Конечно, напрасно было надеяться, что теперь Крис оставит ее в покое. И хотя в больницу за ней приехал Фрэнк, Крис буквально не отходил от нее. В кресле на колесах довез ее до машины, потом из машины до вертолета и из вертолета снова до машины. Марджори пробовала протестовать, но он лишь хмыкнул. Пришлось смириться.
— Где же Майкл? — еще в больнице спросила молодая женщина. Почему сын не встречает ее?
— Готовит дом к твоему приезду, — лаконично ответил Крис.
Что ж, может, и к лучшему, что Майкл не видит мамы в таком состоянии.
На Корфу, усадив ее на заднее сиденье машины, Крис захлопнул дверцу, а сам занял пассажирское место спереди. Фрэнк уселся за руль, и машина тронулась.

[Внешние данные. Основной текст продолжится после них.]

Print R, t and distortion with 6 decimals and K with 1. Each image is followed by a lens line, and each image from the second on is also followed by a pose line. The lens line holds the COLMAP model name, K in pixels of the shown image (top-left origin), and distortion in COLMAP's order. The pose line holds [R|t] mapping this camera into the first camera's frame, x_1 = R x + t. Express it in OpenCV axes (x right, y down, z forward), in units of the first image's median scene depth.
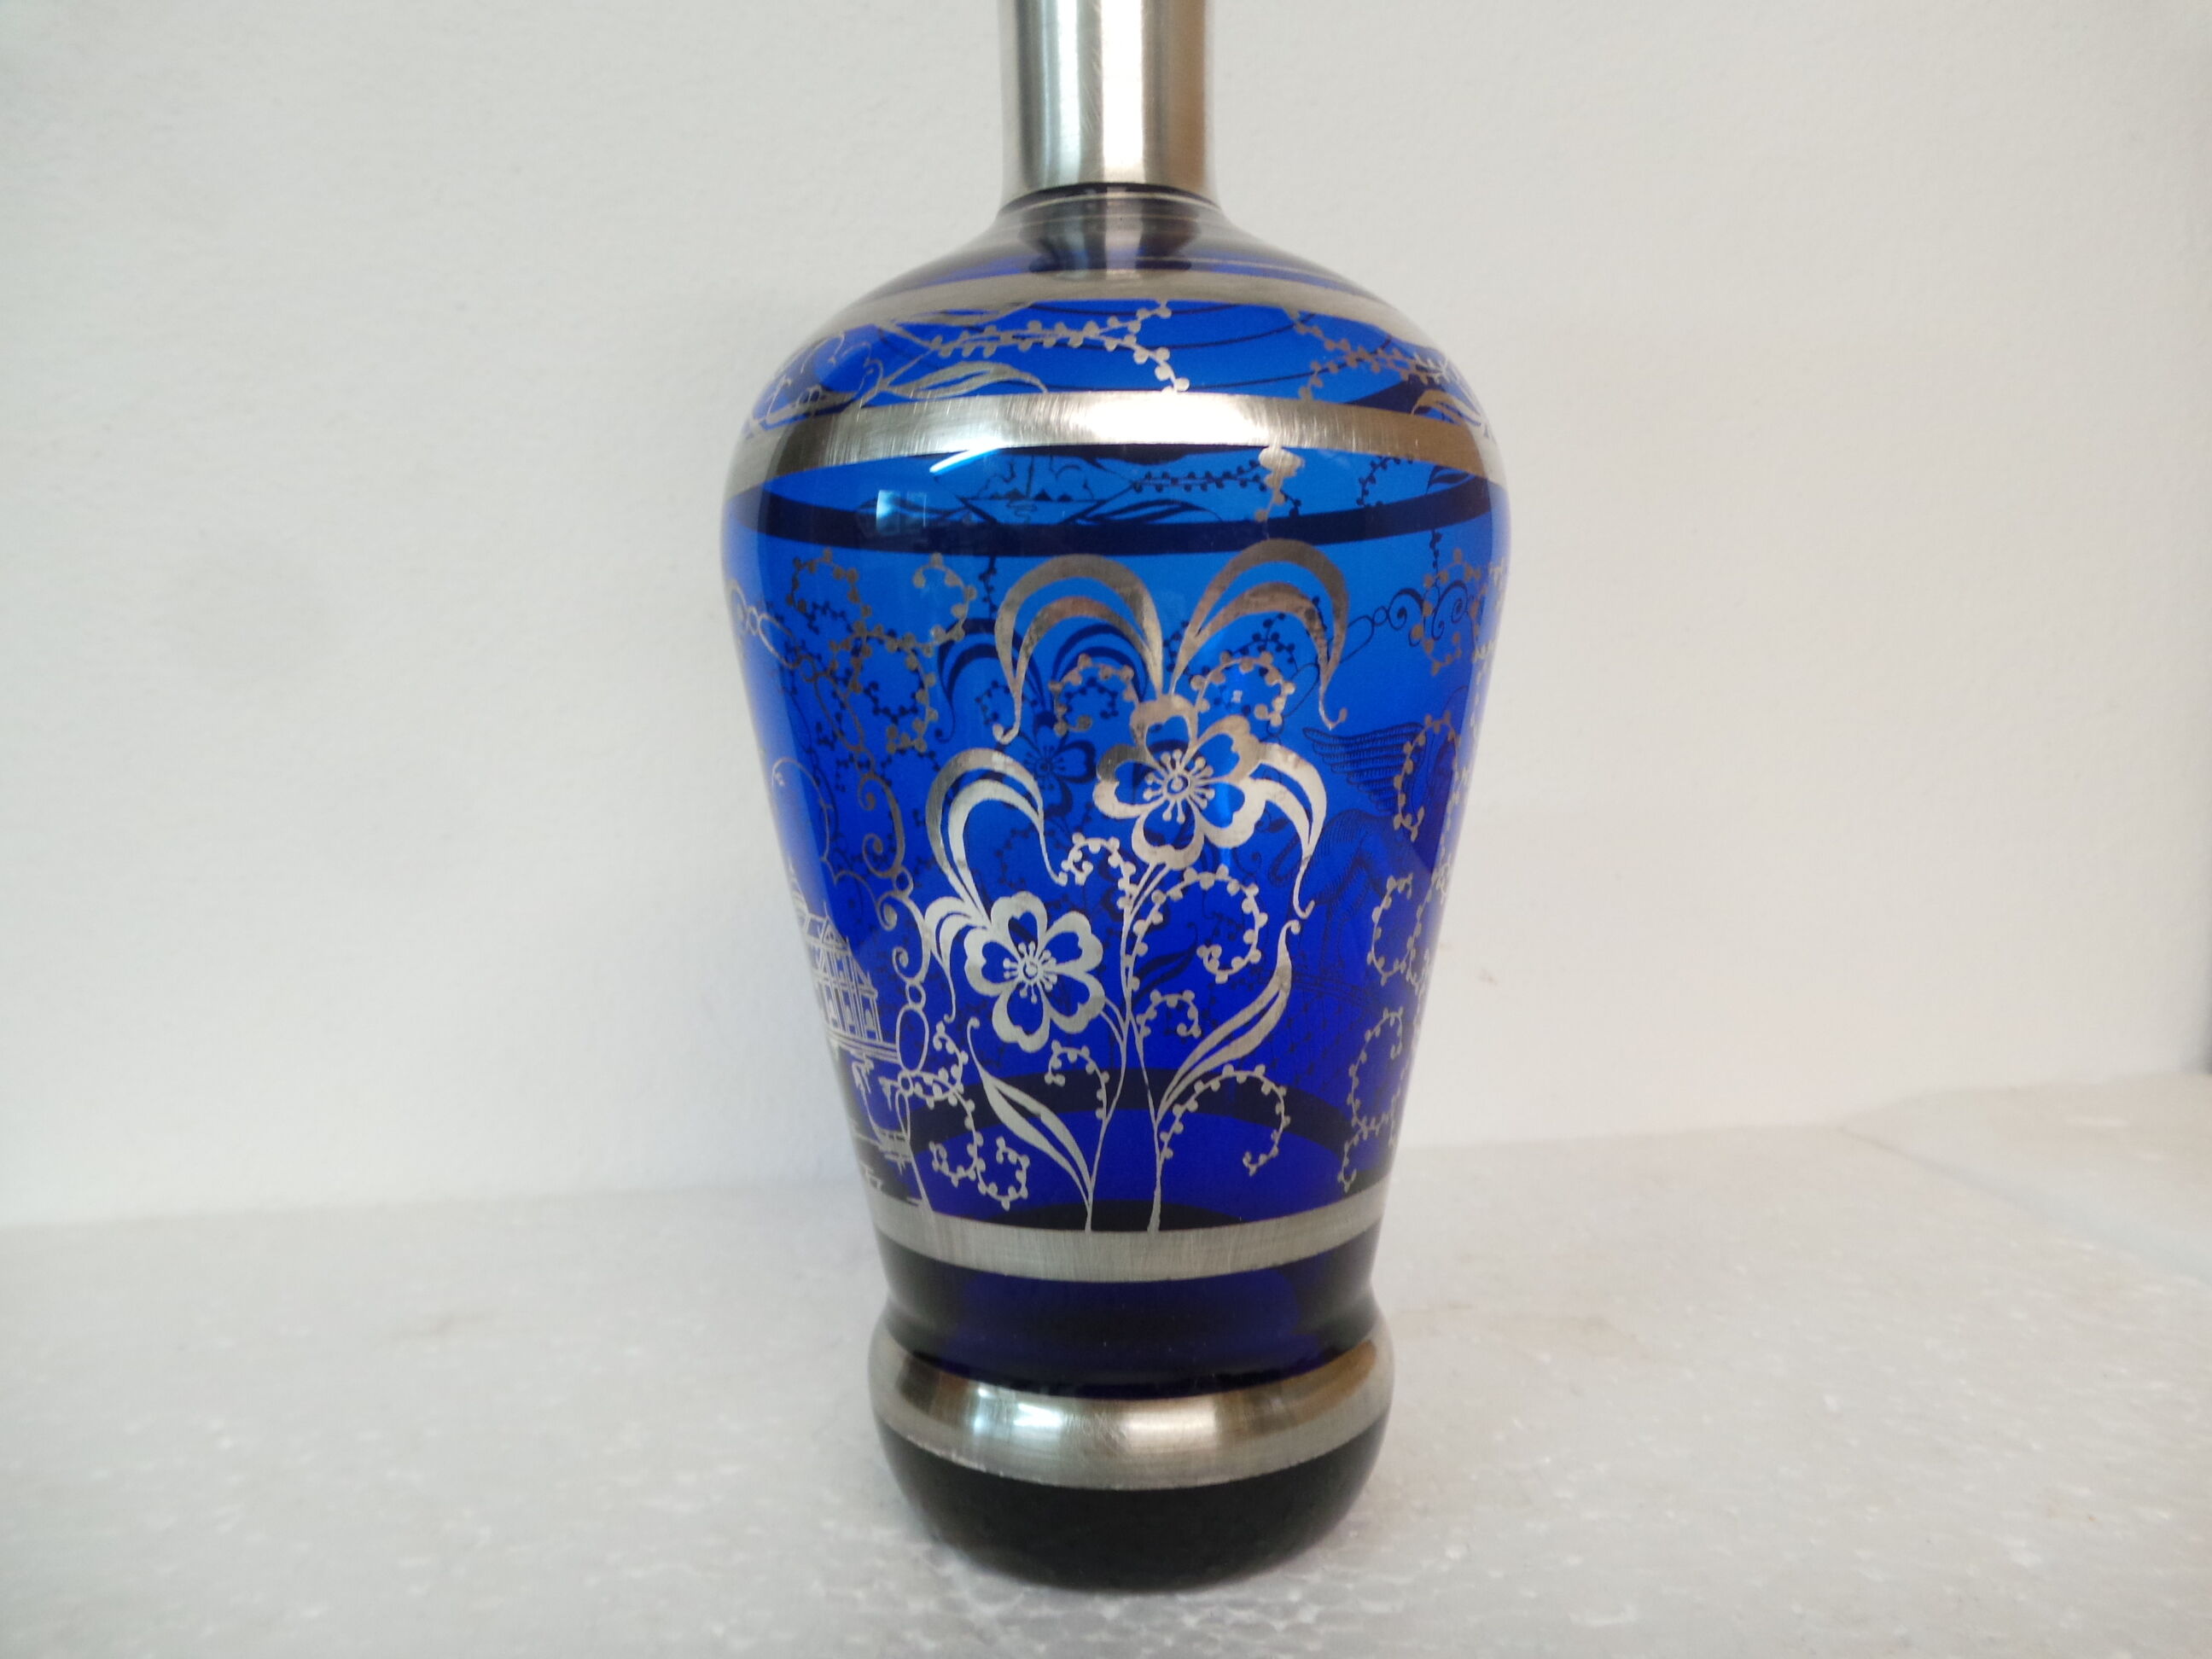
lens RADIAL K [[1466.3, 0, 1089.8], [0, 1466.3, 809.8], [0, 0, 1]] dist [-0.039025, 0.002017]
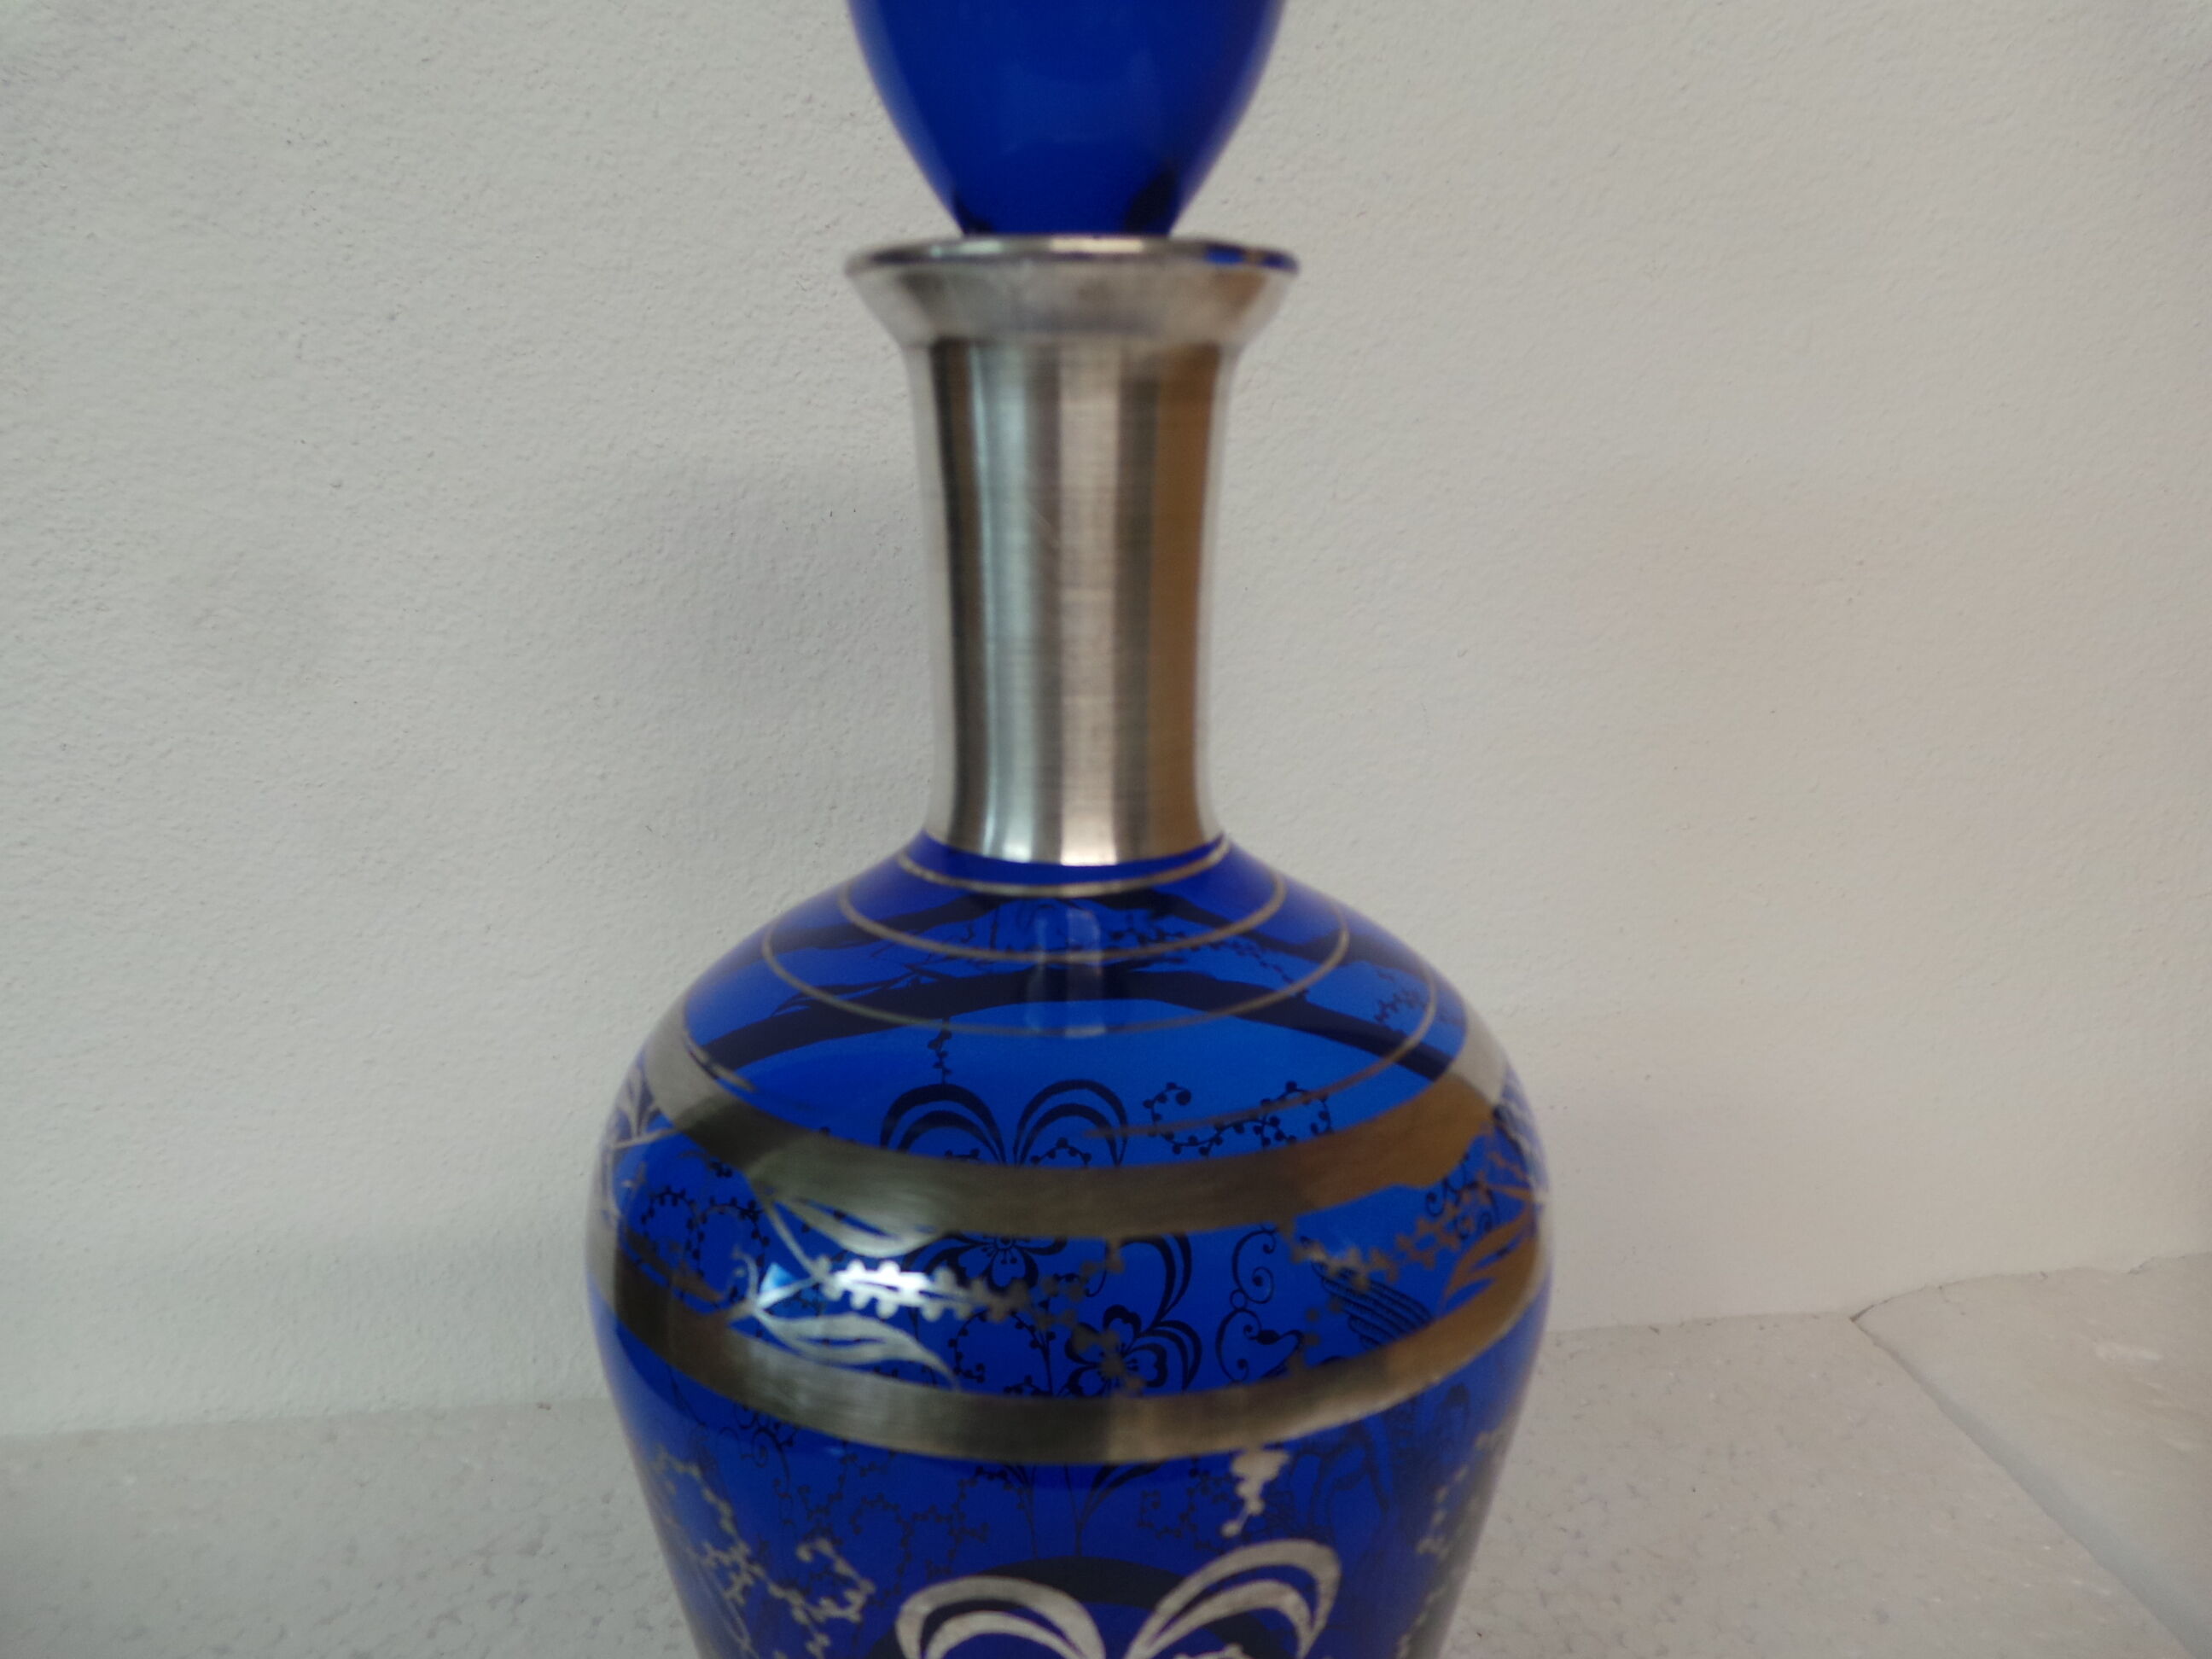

Опершись на заботливо приготовленные подушки, Марджори жадно всматривалась в пейзажи за окном, что за эти годы успели стать ей родными. Как же она истосковалась по ним! Как будто провела в больнице не неделю, а несколько лет.
— Эй, Фрэнк, ты пропустил поворот! Мой дом вон там!
Но Фрэнк продолжал вести машину по ухабистой дороге совсем в другую сторону.
И тут до Марджори дошло.
— О нет! — воскликнула она. — Ты, что везешь меня к Крису?
— Ты же не можешь в таком состоянии жить у себя, — возразил Фрэнк.
— Еще как могу! Останови машину! Фрэнк, черт тебя дери, ты меня слышишь?
Но он не остановил.
— Послушайте! Вы же не можете отвезти меня туда против моей воли! — завопила Марджори. — Это похищение! Я буду жаловаться в полицию.
Фрэнк поморщился. А Крис как ни в чем не бывало повернулся к ней.
— Хорошо. Тогда разворачиваемся и возвращаемся к вертолету. Полежишь еще немного в больнице.
— Отвези меня домой!
— Не могу. Врач сказал, что тебе нужен уход.
— Но обо мне есть кому позаботиться. Майкл…
— Майкл еще ребенок! — отрезал Крис. — А ты взрослый человек. Вот и веди себя, как подобает взрослым людям.
Марджори смерила его яростным взглядом. Да как он смеет так с ней разговаривать!
— Майкл — мой сын. И он прекрасно со всем справится.
— О да, — согласился Крис. — Наш сын — мальчик умный и ответственный. И уж конечно он будет из кожи вон лезть, лишь бы сделать все, что ты захочешь, потому что ты его мать и он жалеет тебя. Но, — он устремил на нее тяжелый взгляд, — я надеялся, что ты не такая эгоистка, чтобы взваливать на мальчика непосильную ношу.
Марджори открыла было рот, но… но сказать было нечего. Этот невыносимый человек опять оказался прав! И осознание этого нежных чувств к нему отнюдь не прибавило. Марджори ощутила себя загнанным зверем. Все владеющее ею отчаяние и злость нашли выражение в одном-единственном взгляде.